The six universities that work with the U.S. General Services Administration's CIO University program have caught on to the idea that CIOs must master both IT and business. The program is designed to develop competencies that governments and corporations require of CIOs. At the outset, CIO University worked with graduate-level IT programs at the partner universities. "But then, as [the university programs] began to look at what we wanted students to learn, they started partnering with their business schools," said Monica Fitzgerald, director of CIO University.

Several other programs also offer professional development opportunities for IT professionals who hope to become public CIOs. Unfortunately there's no standard body of knowledge or core curriculum for these programs, Shark said. "Last year, while teaching a small portion of one of the very few local government CIO classes, I was surprised to see that the books being used were mostly from the private sector," he said. To help close that gap, Shark is editing a book called CIO Leadership for Cities and Counties: Emerging Trends and Practices, which PTI will publish by early 2009.


Student of Human Behavior
While advanced degrees and professional development programs offer many advantages, experts also note that there's just no substitute for experience. "Nothing, I think, could replace just being a student of human behavior," said Massey. In her own career, that meant observing colleagues' successes and failures, joining professional organizations, going to conferences and networking with peers.

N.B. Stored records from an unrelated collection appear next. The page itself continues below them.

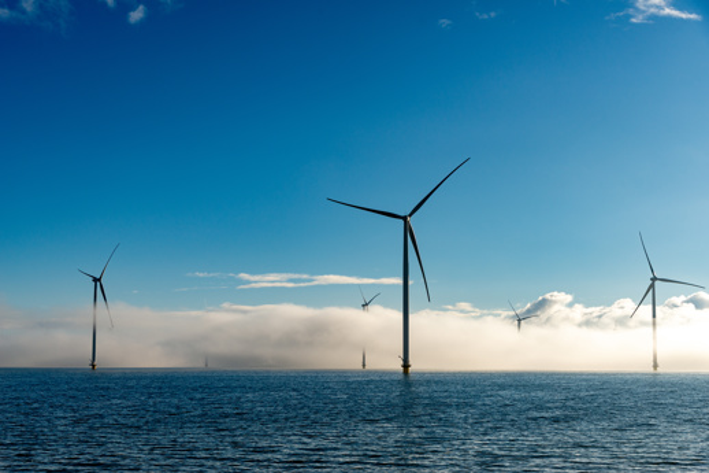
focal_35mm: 52
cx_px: 354
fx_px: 1024
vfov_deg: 26.0
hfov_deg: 38.2
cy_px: 236
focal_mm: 52
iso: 250
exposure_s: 1/2500
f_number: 7.1
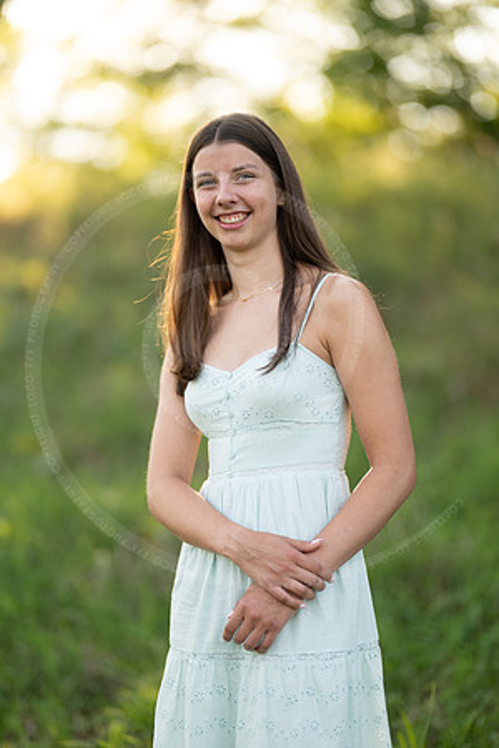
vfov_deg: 23.9
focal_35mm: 85
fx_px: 1767
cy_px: 374
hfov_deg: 16.1
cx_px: 250
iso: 200
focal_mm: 85
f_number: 1.3
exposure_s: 1/1600
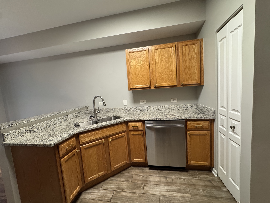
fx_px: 109
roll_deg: +5.4
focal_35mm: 14
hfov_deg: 102.1
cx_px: 135
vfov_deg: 85.7
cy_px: 102
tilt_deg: -5.7
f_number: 2.2
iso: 250
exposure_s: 1/60
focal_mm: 2.22
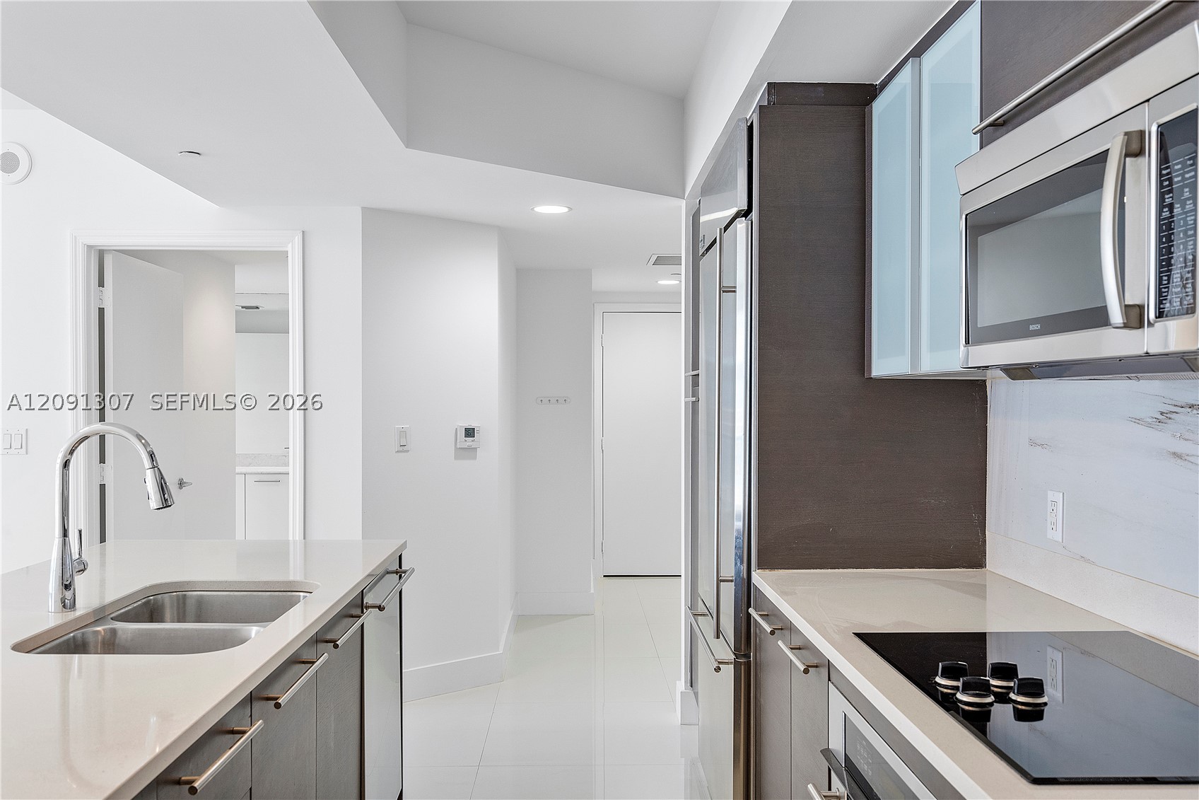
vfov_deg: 43.6
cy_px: 400
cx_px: 600
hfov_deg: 61.9
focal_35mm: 30
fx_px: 999
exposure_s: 1/20
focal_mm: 30
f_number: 8
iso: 640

Networking is important not only for gaining knowledge, but for experiencing the kind of interchange that's crucial to the CIO's job, said Fitzgerald. "That's really a critical piece of being a CIO: sitting at the table with all the higher-level people at your agency, representing what's happening with your people." Volunteering in a group such as the federal government's CIO Council provides opportunities to network with colleagues from other agencies, she added.

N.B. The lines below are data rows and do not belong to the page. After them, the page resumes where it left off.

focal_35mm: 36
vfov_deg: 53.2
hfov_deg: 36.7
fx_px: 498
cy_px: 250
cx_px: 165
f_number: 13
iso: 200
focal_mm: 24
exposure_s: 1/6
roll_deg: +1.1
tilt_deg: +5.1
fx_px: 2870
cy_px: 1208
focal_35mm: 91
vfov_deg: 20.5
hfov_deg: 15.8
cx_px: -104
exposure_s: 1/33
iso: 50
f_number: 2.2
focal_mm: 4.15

Networking with your internal customers also is crucial. "Technology professionals should spend as much time dealing with the end-user on a one-to-one basis as possible," Grossman said. For the manager, that means not sending a subordinate to find out what end-users require. "It would make a lot more sense for a person with ambition to go to the business person himself and say, 'Please tell me what it is you do for a living.'"

Curiosity is an asset for the aspiring CIO, said Schambach, reflecting on his own career. "I also thought it was really important to get out of your office, get out of your desk and go understand how the organization works." That means hanging out with the people who carry out the organization's mission. "That's where the knowledge comes from," said Schambach. "You've got to get out and be on the front lines."

Finally an aspiring CIO should seek out assignments that help build leadership muscle. "Step up and take on new responsibilities and new challenges," said Robinson. You might collect a few scars along the way, but in the long term, such experience is the route that leads to the top. "If you want to be a CIO or leader in any organization," he said, "you have to be a person who makes things happen."